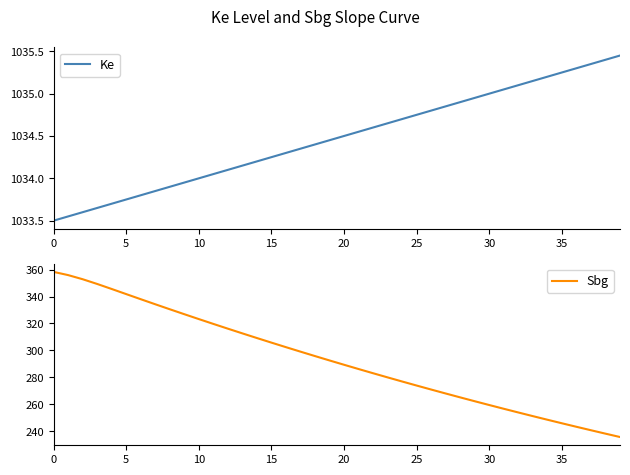

What is the maximum value shown in the chart?

1035.5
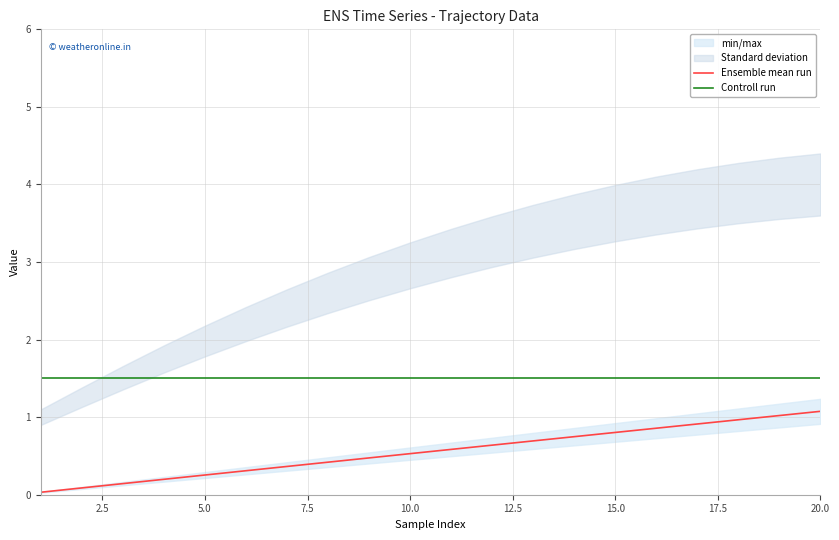

Reading left to right, extract all data points from this chart.

Ensemble mean run: 0.0	0.1	0.1	0.2	0.3	0.3	0.4	0.4	0.5	0.5	0.6	0.6	0.7	0.7	0.8	0.9	0.9	1.0	1.0	1.1
Controll run: 1.5	1.5	1.5	1.5	1.5	1.5	1.5	1.5	1.5	1.5	1.5	1.5	1.5	1.5	1.5	1.5	1.5	1.5	1.5	1.5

____________________

Can you copy out every item above word for word, leaving out the pictures?

(Expected output)
What is the maximum value shown in the chart?

1035.5

Reading left to right, extract all data points from this chart.

Ensemble mean run: 0.0	0.1	0.1	0.2	0.3	0.3	0.4	0.4	0.5	0.5	0.6	0.6	0.7	0.7	0.8	0.9	0.9	1.0	1.0	1.1
Controll run: 1.5	1.5	1.5	1.5	1.5	1.5	1.5	1.5	1.5	1.5	1.5	1.5	1.5	1.5	1.5	1.5	1.5	1.5	1.5	1.5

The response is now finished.